Wing Sheung Chan

The Large Hadron Collider and the ATLAS detector 35 Figure 2.4.: A schematic illustration showing a sector of a cross section of the ATLAS detector and how different particles are typically detected [69] . In Run 2, the LHC delivered pp collisions at a rate of 40 million bunch crossings per second. With such a rate, it is practically impossible to process and store all of the data collected. Because of this, the ATLAS detector has a trigger system that decides what data are necessary for analysis and should therefore be kept for further processing, while discarding the rest to save the data processors and storage from being flooded by the overwhelming amount of data. 2.2.3. The inner detector The inner detector (ID) is the innermost subsystem that records trajectories of charged particles as “hits”, which are then reconstructed as “tracks”. The ID is placed closest to the collisions, so that it can precisely determine the interaction vertices.
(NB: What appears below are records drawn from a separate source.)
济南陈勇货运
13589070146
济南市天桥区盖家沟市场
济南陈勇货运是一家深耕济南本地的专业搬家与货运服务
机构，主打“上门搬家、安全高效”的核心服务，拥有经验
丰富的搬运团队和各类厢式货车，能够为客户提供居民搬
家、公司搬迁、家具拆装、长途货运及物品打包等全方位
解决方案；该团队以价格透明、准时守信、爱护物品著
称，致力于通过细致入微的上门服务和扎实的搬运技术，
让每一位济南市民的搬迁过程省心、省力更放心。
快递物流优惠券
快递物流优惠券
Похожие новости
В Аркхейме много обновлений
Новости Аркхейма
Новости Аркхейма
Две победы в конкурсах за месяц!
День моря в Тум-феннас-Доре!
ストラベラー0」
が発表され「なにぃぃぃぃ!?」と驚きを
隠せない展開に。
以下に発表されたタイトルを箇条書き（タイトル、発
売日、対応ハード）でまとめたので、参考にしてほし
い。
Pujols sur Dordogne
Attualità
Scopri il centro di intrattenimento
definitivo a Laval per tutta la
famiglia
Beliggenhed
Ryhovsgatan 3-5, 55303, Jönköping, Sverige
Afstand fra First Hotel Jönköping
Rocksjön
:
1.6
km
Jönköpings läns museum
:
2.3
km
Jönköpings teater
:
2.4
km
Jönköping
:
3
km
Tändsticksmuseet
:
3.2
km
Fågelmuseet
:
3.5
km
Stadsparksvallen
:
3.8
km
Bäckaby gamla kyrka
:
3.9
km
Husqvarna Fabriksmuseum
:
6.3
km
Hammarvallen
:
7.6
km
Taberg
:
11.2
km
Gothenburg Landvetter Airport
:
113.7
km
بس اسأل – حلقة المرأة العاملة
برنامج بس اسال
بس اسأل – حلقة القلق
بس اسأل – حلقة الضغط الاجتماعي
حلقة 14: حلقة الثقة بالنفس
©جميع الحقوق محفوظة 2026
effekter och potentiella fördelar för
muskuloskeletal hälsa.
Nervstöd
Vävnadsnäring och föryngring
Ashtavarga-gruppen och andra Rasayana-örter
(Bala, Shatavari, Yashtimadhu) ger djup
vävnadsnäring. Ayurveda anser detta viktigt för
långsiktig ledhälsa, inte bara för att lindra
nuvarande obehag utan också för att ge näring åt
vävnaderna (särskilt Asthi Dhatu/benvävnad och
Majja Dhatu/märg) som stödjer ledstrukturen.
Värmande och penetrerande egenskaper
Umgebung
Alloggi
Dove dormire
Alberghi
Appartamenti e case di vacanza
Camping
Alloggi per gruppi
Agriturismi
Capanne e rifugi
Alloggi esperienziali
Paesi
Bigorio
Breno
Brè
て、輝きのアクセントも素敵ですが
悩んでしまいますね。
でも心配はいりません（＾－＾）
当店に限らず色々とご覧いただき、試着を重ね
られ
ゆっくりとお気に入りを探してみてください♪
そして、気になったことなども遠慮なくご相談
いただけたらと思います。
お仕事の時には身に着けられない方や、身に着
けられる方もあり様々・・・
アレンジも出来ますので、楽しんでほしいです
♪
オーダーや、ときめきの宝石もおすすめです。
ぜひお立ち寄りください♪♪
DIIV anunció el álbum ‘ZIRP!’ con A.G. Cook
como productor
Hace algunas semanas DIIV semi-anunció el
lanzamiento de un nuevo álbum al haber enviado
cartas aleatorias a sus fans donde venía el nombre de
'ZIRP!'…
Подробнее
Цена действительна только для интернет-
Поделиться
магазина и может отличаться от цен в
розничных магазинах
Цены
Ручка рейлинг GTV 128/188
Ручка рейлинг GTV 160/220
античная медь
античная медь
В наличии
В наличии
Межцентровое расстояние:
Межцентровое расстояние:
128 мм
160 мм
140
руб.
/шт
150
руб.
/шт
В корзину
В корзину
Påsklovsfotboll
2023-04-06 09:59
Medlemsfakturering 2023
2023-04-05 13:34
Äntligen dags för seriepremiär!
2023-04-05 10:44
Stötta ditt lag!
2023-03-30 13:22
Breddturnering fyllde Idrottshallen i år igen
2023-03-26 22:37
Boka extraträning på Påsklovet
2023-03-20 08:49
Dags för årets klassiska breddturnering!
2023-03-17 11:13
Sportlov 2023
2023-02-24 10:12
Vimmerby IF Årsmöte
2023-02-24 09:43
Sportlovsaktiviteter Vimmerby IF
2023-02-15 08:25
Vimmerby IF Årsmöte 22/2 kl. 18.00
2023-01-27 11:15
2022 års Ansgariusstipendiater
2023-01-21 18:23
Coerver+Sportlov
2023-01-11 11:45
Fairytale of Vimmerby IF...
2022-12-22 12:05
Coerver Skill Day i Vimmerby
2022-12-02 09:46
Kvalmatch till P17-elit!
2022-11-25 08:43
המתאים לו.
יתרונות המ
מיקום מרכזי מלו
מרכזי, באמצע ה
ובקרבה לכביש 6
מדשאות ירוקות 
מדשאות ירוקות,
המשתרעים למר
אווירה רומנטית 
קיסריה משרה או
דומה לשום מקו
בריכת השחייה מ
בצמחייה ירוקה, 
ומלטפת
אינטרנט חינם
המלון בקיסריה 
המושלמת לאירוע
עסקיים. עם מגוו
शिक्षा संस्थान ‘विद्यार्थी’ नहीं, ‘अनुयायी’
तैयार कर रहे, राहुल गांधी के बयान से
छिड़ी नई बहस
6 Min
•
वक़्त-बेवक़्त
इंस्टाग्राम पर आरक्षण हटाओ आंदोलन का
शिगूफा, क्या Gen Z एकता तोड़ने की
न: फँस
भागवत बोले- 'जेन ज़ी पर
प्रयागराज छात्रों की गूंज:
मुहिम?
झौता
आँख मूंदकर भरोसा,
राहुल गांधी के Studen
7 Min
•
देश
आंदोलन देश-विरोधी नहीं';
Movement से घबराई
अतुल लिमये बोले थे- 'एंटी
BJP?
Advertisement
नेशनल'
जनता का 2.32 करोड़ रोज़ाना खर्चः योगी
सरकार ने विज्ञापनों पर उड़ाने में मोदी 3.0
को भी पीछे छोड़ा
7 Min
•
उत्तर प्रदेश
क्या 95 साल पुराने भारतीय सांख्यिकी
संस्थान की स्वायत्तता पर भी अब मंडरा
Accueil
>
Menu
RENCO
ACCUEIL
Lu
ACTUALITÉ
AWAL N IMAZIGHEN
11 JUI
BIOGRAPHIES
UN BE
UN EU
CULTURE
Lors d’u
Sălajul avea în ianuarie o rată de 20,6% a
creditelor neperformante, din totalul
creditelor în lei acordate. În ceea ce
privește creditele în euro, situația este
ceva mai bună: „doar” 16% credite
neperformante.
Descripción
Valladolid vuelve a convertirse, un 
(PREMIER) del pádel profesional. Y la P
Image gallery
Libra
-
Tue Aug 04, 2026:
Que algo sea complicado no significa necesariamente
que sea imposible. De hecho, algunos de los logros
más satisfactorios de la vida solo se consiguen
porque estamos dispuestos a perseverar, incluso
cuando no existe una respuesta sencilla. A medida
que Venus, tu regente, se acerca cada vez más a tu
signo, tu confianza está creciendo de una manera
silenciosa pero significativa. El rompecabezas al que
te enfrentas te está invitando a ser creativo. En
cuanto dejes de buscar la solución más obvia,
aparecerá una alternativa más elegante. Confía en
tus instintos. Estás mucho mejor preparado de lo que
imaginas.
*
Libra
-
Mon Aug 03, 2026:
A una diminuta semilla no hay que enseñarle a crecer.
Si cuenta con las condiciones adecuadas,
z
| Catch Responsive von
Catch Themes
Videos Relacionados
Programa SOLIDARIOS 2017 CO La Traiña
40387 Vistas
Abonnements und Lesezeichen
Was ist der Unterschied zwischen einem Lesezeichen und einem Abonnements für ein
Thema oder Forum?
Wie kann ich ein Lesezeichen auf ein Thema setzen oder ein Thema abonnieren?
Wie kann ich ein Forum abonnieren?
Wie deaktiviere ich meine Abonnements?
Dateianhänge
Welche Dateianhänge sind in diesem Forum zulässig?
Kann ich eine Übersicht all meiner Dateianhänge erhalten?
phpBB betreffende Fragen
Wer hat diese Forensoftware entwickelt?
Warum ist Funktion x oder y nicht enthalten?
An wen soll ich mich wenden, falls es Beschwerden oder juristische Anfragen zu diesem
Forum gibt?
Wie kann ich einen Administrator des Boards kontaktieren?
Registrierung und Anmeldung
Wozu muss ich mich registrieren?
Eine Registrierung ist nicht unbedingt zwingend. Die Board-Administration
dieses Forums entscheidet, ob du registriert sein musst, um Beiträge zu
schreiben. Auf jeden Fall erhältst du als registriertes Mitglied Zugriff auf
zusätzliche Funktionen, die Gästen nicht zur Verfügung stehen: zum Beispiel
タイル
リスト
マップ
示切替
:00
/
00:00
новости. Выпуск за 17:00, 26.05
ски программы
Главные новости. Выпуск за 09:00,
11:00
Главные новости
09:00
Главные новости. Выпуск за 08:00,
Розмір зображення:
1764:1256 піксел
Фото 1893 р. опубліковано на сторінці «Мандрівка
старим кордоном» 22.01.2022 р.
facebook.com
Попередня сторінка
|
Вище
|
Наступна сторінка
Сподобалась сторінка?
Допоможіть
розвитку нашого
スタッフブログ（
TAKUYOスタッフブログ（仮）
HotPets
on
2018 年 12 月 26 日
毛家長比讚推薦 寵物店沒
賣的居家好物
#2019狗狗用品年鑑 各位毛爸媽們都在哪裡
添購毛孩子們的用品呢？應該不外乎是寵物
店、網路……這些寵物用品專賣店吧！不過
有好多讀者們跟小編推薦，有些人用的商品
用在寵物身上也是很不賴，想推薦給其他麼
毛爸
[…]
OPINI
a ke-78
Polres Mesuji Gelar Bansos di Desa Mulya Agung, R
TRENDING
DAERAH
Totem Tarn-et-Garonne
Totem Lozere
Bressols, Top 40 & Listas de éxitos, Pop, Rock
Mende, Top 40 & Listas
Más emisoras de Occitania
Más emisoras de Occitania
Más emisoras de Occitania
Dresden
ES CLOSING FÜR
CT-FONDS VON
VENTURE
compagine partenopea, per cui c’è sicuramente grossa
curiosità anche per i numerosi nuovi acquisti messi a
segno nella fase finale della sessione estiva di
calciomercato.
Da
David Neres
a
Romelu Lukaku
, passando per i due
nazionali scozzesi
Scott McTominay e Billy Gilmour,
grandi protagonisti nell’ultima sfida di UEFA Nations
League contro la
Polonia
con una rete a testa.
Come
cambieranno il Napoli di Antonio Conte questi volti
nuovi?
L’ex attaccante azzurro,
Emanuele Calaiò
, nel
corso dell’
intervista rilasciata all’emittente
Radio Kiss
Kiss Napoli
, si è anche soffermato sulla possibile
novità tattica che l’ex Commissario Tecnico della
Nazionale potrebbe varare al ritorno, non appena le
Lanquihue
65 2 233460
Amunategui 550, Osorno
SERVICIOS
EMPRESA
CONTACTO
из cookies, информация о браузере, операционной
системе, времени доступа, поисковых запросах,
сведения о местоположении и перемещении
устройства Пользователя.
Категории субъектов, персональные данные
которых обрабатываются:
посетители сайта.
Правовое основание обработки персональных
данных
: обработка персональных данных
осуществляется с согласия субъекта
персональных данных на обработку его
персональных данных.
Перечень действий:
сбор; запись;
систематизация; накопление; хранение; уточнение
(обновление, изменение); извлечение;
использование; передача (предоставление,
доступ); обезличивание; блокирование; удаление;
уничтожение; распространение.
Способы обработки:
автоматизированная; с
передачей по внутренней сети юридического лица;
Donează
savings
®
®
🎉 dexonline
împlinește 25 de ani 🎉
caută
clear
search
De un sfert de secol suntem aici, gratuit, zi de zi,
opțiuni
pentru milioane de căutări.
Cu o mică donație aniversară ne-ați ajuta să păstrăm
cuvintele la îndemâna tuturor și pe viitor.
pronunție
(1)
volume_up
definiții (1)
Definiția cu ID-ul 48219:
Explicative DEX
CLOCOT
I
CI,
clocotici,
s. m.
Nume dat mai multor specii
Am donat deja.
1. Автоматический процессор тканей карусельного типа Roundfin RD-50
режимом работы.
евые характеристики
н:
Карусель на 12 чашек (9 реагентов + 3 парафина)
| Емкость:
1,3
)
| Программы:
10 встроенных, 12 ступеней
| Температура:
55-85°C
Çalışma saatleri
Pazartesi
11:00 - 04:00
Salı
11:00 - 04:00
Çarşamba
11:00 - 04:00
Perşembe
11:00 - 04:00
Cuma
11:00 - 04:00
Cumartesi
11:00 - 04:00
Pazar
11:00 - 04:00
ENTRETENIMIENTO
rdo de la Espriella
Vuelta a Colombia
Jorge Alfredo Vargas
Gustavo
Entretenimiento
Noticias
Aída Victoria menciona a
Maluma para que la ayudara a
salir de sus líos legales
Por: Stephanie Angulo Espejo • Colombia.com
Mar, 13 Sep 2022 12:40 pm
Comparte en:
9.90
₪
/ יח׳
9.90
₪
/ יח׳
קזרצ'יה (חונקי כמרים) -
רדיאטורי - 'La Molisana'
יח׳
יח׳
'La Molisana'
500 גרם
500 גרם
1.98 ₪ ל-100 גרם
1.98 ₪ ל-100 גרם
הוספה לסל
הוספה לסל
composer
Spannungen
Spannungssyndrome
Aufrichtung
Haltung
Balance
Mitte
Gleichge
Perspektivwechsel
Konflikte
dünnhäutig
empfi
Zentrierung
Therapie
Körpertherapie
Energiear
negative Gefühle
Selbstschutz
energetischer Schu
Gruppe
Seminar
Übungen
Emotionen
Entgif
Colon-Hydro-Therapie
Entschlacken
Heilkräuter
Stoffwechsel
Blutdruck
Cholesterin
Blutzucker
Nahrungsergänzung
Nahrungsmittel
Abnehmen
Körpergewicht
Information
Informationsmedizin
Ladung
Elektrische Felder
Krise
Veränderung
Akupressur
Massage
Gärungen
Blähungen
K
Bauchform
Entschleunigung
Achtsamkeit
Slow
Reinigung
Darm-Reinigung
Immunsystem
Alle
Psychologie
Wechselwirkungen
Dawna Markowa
Since the main purpose of the ID is not to measure the energies of particles, it is designed to work with a minimal amount of material that particles can interact with, so that the energies of the particles are mostly unaltered when they leave the ID and enter the calorimeters. The ID consists of four subdetectors: the insertable b -layer (IBL), the pixel detector (Pixels), the semiconductor tracker (SCT) and the transition radiation tracker (TRT). Cutaway views of the ID are illustrated in Figure 2.5.